Methods: The authors conducted a systematic literature search of the major medical databases from their inception to April 2016. Randomized glucocorticoid trials in adults specifically reporting on a safety outcome were included and meta-analyzed with Peto odds ratio method or the quality effects model. Subanalyses were performed according to a dexamethasone dose equivalent of low (less than 8 mg), medium (8 to 16 mg), and high (more than 16 mg). The primary endpoints of any wound infection and peak perioperative glucose concentrations were subject to meta-regression.

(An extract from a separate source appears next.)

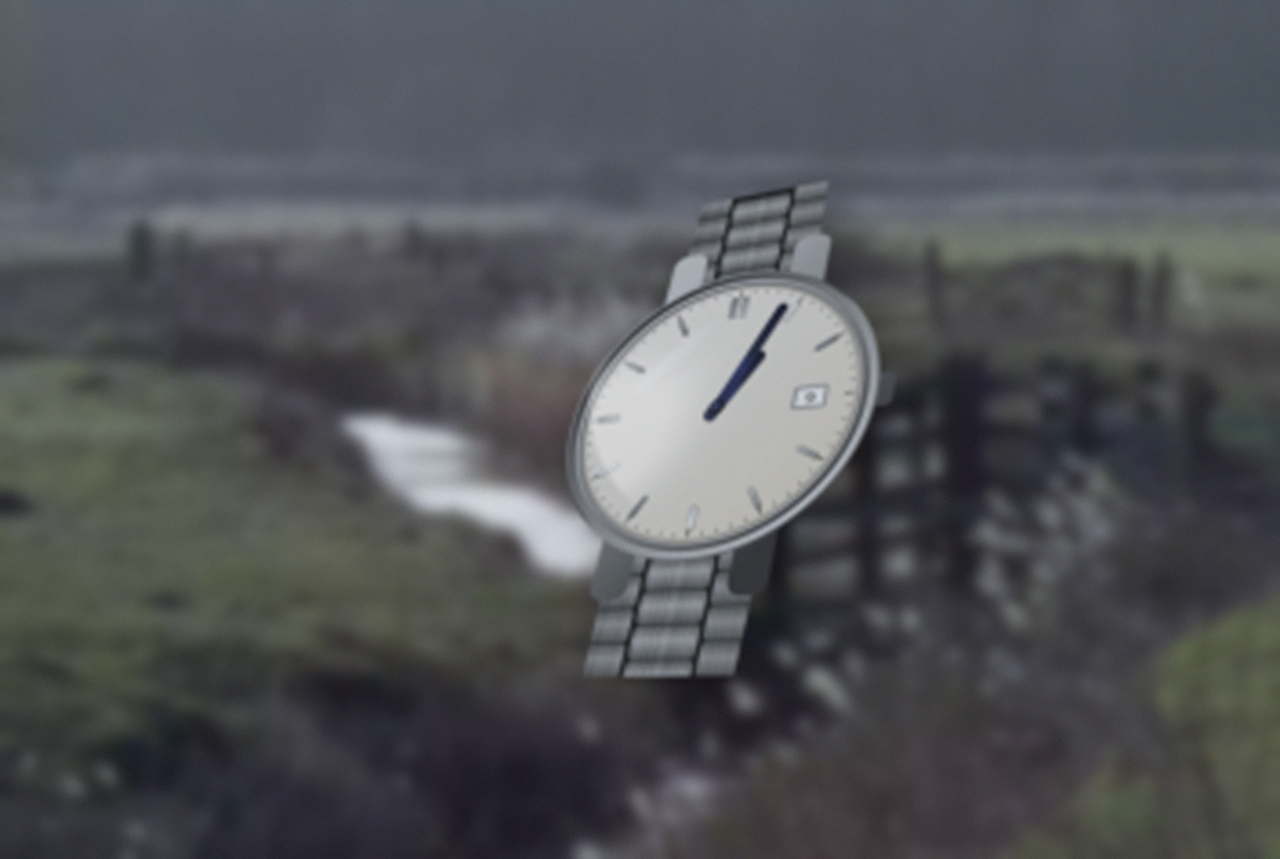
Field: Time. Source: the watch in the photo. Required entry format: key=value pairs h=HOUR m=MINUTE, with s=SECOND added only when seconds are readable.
h=1 m=4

Results: Fifty-six trials from 18 countries were identified, predominantly assessing dexamethasone. Glucocorticoids did not impact on any wound infection (odds ratio, 0.8; 95% CI, 0.6 to 1.2) but did result in a clinically unimportant increase in peak perioperative glucose concentration (weighted mean difference, 20.0 mg/dl; CI, 11.4 to 28.6; P < 0.001 or 1.1 mM; CI, 0.6 to 1.6). Glucocorticoids reduced peak postoperative C-reactive protein concentrations (weighted mean difference, -22.1 mg/l; CI, -31.7 to -12.5; P < 0.001), but other adverse outcomes and length of stay were unchanged. No dose-effect relationships were apparent.
Conclusions: The evidence at present does not highlight any safety concerns with respect to the use of perioperative glucocorticoids and subsequent infection, hyperglycemia, or other adverse outcomes. Nevertheless, collated trials lacked sufficient surveillance and power to detect clinically important differences in complications such as wound infection.